Calendar Events During Covid-19

The Department of Political Science recognizes the need to continue to operate as fully as possible during this unprecedented crisis.

Unfortunately, the majority of events including workshops and seminars have been canceled. 

Some events have have moved online.  To facilitate participation by those interested, we have temporarily redirected our calendar to the Yale Calendar of events.  This calendar lists all events across the university.

While most of the campus is in lockdown, some events are going forward via online conferencing.  There are also many non-academic online sessions that may be of interest.  You can click the link to access the calendar below.

Yale Calendar of Events

June 26, 2020 at 11:00 a.m.

Online Panel Discussion:  “Labor Supply Chains in the Arab Gulf:  Building Back Free-er”

Register for event here.

As the COVID-19 pandemic opens the aperture bringing labor exploitation and worker vulnerability into full view, much of the discussion has focused on product supply chains and increasing pressures born by workers in essential jobs or involved in production along global value chains. In this webinar, the second in a series on building back free-er, a panel of experts will focus on labor supply chains, how they function, how they have evolved over time, and what has worked (and what hasn’t) in curtailing worker abuses.

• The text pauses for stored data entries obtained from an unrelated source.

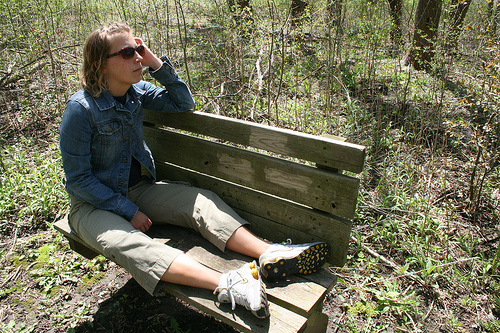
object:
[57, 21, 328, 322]
person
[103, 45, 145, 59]
sunglasses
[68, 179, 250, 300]
pants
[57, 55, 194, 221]
jacket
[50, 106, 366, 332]
bench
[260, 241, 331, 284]
shoe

As a focal case study, we have invited speakers to draw on lessons from their work on labor supply chains in the Arab Gulf, a group of countries where industries have long relied on imported labor supply chains, for up to 85% of labor needs, and a region that abolished slavery only in living memory. International migration has been rising globally as increasing inequalities and lower barriers to information create migrant corridors connected by labor supply intermediaries matching migrants between sending and receiving countries – sometimes in expected patterns and sometimes in ways that challenge assumptions. The Gulf states’ reliance on migrant labor and corresponding study and activism around workers’ experiences make that region an appropriate site for examining the risks and rewards of such labor migration schemes.